We have also used cash whenever possible, going to the supermarket and handing over £100 for the food in the cupboard, makes you think about it (at 6 £100 seems A huge amount ... which it is)

as she has got older we introduced the concept of value for money. if she wanted a toy for £10, how many weeks pocket money was that? do you think its worth it? you can get two of these for one of those? but if you wait three weeks you can have that?

then we introduced the concept of saving. we bought her a tin, and gave her the pocket money in pound coins. this means that her tin gets heavier and heavier.

then we introduced the concept of saving for an event. currently she is saving for 'spending money' at Disney Paris, when we go in the autumn.
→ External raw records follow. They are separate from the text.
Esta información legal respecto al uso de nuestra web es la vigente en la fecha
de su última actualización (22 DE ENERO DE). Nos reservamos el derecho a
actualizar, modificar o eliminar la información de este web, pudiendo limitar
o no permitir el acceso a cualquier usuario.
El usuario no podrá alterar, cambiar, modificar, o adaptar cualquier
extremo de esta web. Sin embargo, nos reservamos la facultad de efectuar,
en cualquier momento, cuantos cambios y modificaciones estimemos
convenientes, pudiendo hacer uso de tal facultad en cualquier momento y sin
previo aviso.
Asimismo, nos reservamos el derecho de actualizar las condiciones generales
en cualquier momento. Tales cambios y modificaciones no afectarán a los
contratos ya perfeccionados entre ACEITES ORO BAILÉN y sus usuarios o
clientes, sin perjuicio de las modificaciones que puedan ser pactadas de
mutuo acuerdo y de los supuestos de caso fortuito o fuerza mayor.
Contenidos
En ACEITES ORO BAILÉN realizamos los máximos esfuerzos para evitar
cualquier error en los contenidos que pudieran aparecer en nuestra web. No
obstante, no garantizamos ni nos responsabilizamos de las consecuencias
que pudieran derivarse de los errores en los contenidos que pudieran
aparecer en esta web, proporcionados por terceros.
We have never ever introduced the concept of lending from next weeks money. if she doesn't have the money, she has to wait for 'payday' like the rest of us. (loans were the bear-trap that I fell into when I was 18 and its taken me 20 years to get out of that particular trap)

when she gets to 10 we will introduce the concept of earning it. she will still get the basic £5 but will be able to top it up by doing extra chores. Your website seems like a great place to start.

When I was growing up, money was a very abstract concept. it was a number on a page in a bank book and didn't mean anything. we had no concept of value, choices or limits. Money was something that was controlled by other people; mysterious cards that seemed magical and could pay for anything chosen, without seeing the reality of the monthly bill.

Subsequently I have a very bad relationship with money, and I really don't want my DD to fall into the same trap as I did. I want her to understand that with money comes a responsibly, to spend it wisely and it is in limited supply.

Babycarmen Sat 27-Apr-13 09:56:20

My eldest DD is 5. I don't currently give her pocket money but it is something I have been considering. I don't think children younger then 5 should get pocket money. My DD is starting to learn about the concept of money at school now so I think its a good time to start. £2 a week sounds very fair. She will have to behave and help around the house for it though, for example keeping her room tidy.

JakeBullet Sat 27-Apr-13 10:05:02

DS is 10 and has high functioning autism, as such he has specific difficulties and things like "money" can be difficult concepts for him. At 10 he is just beginning to get the idea that money does not grow on trees and I am starting to hone in on this to try and give him a better idea of how money works.
I like the child friendly appearance of the Roosterbank website and want to see if this is a tool I can use to give him more of an idea about money not being limitless etc. He loves using the computer so will try it out with him.
I am just starting to compare things such as days out/shopping/petrol to the cost of certain key coveted items. So for example he would love the Skylanders Starter Kit for the Wii which is around £50, so shopping which comes to £50 or above is officially " a lot of money Mum".
He doesn't get pocket money yet but I am starting to think about giving him a small budget which will last all week from which he has to pay certain things like his football training fee (it's only £1) and a magazine etc. This will take preparation though.

CarrieDon Sat 27-Apr-13 10:14:37

Attractive site. Dd probably too old for it now.

DD15 gets £20 pm put into her bank acct plus we save quite a large amount for her in a savings acct.

She earns £5 ph in the holidays doing gardening and housework and gets lobbed the odd £20 for working hard for exams, then another £20 when she gets good grades. Also bit of holiday spending money.

She's naturally frugal so hopefully she'll always be able and willing to live within her means.